Tom Burke: The Minstrel Boy
Thomas Aspinall Burke was born on March 2, 1890. He grew up in poor circumstances. Burke's father, James Vincent Burke, came to England
from Wicklow in Ireland. He settled in the Lancashire town of Leigh. This is a manufacturing town. Most people worked in the silk and
cotton mills or in the coal mines. He left Ireland almost penniless but once he arrived in Leigh he found a job labouring in a coal mine.
He rented a house in Mather Lane, a poor area of the town. He married Mary Josephine Aspinall (March 1889). She came from the nearby town
of St Helens. Her parents descended from an Irish family and on the other, a branch of Lancashire Urmston's. This was a household in
which father's earnings were the principal source of their income. Mum remained at home caring for their children.
Burke's father had a very pleasing tenor voice and almost every day when he returned from work he would sit his young son on his knee
and sing Irish lullabies to him. This was Burke's first introduction to music and it was an influence that awaked something deep within
Burke's soul because he grew up to be a boy who liked to sing.
Burke's father was interested in brass bands and through his father's encouragement he joined Leigh Borough Brass Band. In 1904 he was
14. He had learnt to play the cornet and he was promoted to first cornet player. The band competed in a national championship at the
Crystal Palace. Burke's solo cornet playing won him a silver medal for being the best.
Burke as an Irish Catholic boy attended St Joseph's School. He was educated by Jesuit priests. Burke was a clever scholar and well above
the average. He was always singing and humming tunes as he worked through his lessons. He left school before finishing the program at age
12. The family needed money.
Burke left school to work in a local silk mill. The law only allowed children his age to work a limited number of hours. It was not until
he became 13 that he worked the full hours. He laboured on the machine operatives and swept up.
When Burke was able to work full time, there was more money coming into the household and Burke's father thought that a piano should be
bought for Burke. The family sacrificed much to get the money to buy it. Mum's sewing machine was pawned and weekly payments were made
until the piano had been paid for.

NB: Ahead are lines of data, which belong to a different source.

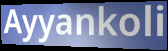
Ayyankoli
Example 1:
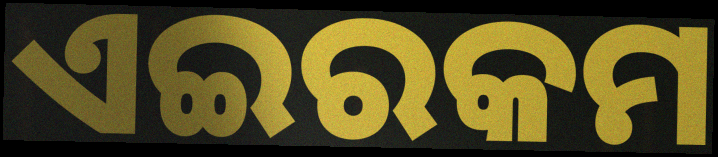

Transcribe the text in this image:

ଏଇରକମ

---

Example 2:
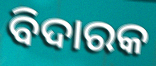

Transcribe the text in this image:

ବିଦାରକ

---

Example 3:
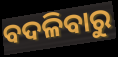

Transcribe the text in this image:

ବଦଳିବାରୁ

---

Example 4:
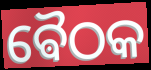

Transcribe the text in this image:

ଵୈଠକ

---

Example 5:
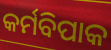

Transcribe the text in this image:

କର୍ମବିପାକ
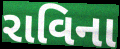
રાવિના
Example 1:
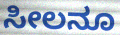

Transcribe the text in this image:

ಸೀಲನೂ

This was Burke's 'golden harp' and he learnt to play the piano.
Burke at age 14 left the mill to become a miner which paid more. He was a 'lasher-on.' He had to fasten coal trucks onto a steel rope as
they were brought from the pithead. A boring monotonous job but Burke could sing as he did the work. He soon was known, as the 'Minstrel
Boy' for this was the song that the miners liked to hear him sing. They enjoyed his songs so much that there were times when they did his
work while he sang to them.
It was when he was a teenager that Father Fish asked Burke to join the church choir. He did not need to be asked twice. Burke was happy,
he liked to sing and sang at every opportunity. Burke was still determined to develop a singing career. Joining the choir was one more
step in that direction. He began to fill his free time with singing and musical opportunity. Sundays he sang in the choir and practiced
for it every Wednesday night. There was his brass band cornet playing and his piano practice. His week was full of singing and music
making. He was determined to be a singer and would not settle for anything less.

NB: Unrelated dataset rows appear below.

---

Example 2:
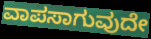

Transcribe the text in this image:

ವಾಪಸಾಗುವುದೇ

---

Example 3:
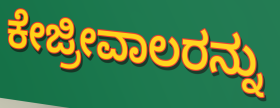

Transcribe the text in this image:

ಕೇಜ್ರೀವಾಲರನ್ನು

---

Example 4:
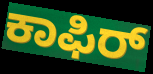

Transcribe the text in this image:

ಕಾಫಿರ್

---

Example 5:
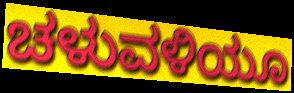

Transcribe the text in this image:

ಚಳುವಳಿಯೂ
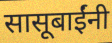
सासूबाईंनी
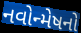
નવોન્મેષનો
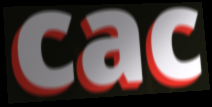
cac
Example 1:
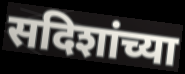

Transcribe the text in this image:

सदिशांच्या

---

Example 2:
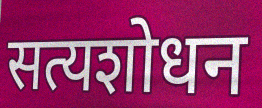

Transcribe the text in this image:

सत्यशोधन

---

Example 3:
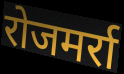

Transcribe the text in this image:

रोजमर्रा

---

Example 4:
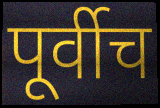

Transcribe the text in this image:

पूर्वीच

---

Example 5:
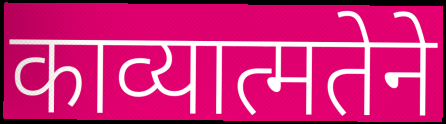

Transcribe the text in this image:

काव्यात्मतेने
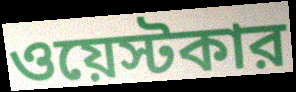
ওয়েস্টকার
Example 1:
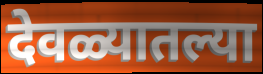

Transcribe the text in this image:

देवळ्यातल्या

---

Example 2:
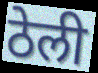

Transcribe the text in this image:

ठेली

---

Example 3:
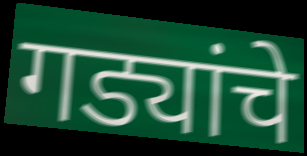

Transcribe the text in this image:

गड्यांचे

Burke knew he needed singing lessons to professionally develop his voice. He received tuition from Dr. Mort, an Atherton teacher of
voice. He wanted to be enrolled at the Manchester College of Music. The lessons would have to be paid for. Burke needed to earn more
money. His earnings helped support his family and he needed money to cover the costs of his tuition fees as well as find the rail fare
to the college.
In 1909, when Burke was 19, he walked to Blackpool to see a concert by Enrico Caruso. He queued up for several hours before the
performance. Burke was delighted by what he heard and it added motivation to him to realize his dream. He went to Blackpool on several
more occasions to attend concerts.
A local music society was presenting Händel's "Messiah". A tenor they had engaged fell ill at the last minute. A search for a
suitable singer came up with Burke. He agreed to sing. Burke had a good newspaper write up about his performance and he received 30
shillings in payment. This led to an interview with J.W Turner's Opera Company. Turner who agreed to hear him sing interviewed Burke.

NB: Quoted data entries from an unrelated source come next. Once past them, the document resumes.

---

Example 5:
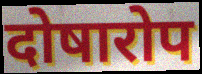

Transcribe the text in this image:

दोषारोप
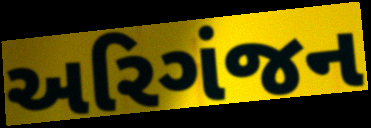
અરિગંજન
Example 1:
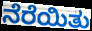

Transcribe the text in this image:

ನೆರೆಯಿತು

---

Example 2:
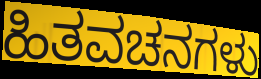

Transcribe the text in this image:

ಹಿತವಚನಗಳು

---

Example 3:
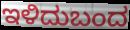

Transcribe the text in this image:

ಇಳಿದುಬಂದ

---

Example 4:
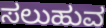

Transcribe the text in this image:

ಸಲುಹುವ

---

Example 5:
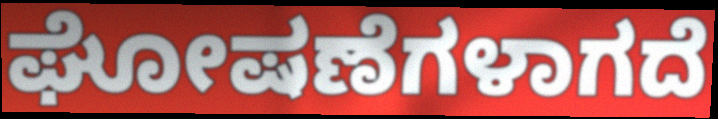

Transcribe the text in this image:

ಘೋಷಣೆಗಳಾಗದೆ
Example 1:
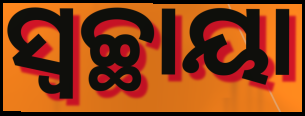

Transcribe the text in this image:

ସ୍ୱଚ୍ଛାୟା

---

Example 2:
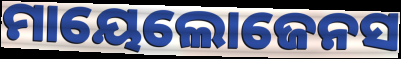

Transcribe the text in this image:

ମାୟେଲୋଜେନସ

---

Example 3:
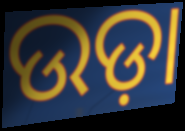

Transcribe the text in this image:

ଉଡ଼ା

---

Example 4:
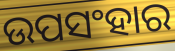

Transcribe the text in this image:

ଉପସଂହାର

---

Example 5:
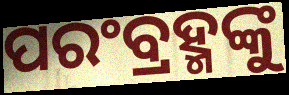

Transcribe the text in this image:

ପରଂବ୍ରହ୍ମଙ୍କୁ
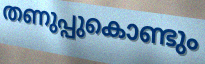
തണുപ്പുകൊണ്ടും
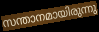
സന്താനമായിരുന്നു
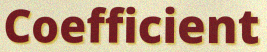
Coefficient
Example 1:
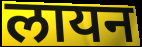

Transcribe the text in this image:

लायन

After the audition Turner told Burke he was good but he needed to get more practice. Burke was "not bad but not good enough" was what
Turner told him.
Joe Burke said his brother left the mine when he was 17. Events had occurred that got him to the Manchester School of Music. When Burke
finished his shift at the mine he walked home with the other miners. They sang as they walked. The Swarbrick family heard the singing.
The family were professional entertainers. On hearing a miner's solo they wondered who it was that was singing so well. They found out
that Burke was the solo singer. He was invited to join their family singing group. This was a gathering at the Swarbrick home on a Sunday
night. Burke went and enjoyed singing there. They told the manager of the Manchester Theatre about Burke's singing ability. He heard him
sing and made arrangements for Burke to attend the Manchester College of music. He was a full time student at the college. He studied
hard and did not waste the opportunity.
Burke auditioned for the Halle Choir. This was a step towards fulfilling his dream. He sang for Michael Hallin, the music master of the
choir. He did not recognise Burke's ability and thought his talent quite ordinary. However, Christian Neilsen, the Halle orchestra and
choir conductor, had heard Burke's singing. He thought differently to Hallin. He told Burke about a London impresario called Hugo
Gorelitz. He asked Burke to sing for him. He did. Gorelitz gave Burke a contract. He was to study at the Royal Academy in London and
attend paid singing engagements at various venues in the capital. This was in 1913 and Burke was 23. It was at the royal academy that he
had the opportunity to sing before Enrico Caruso. After it Caruso said 'You must go to Italy and there you will find your voice.'
He got married, went to Italy. He did find his voice. Burke was 29 when he sang for the first time at Covent Garden. This was in 1919
and the start of his successful music career. Unfortunately Burke could not handle the fame. His eccentricity, his sensitivity, the
anger he still felt about the poverty he experienced as a child, his fighting spirit. Also Burke had a deep, latent antagonistic
loathing towards people of wealth and power. His mixed up emotional powder keg erupted on several occasions and helped to ruin his
career. He was at the top for about 12 years. From the early 1930s he began the slide downwards into obscurity. Nonetheless, one thing
is certain: Burke, the Minstrel Boy, had realised his dream.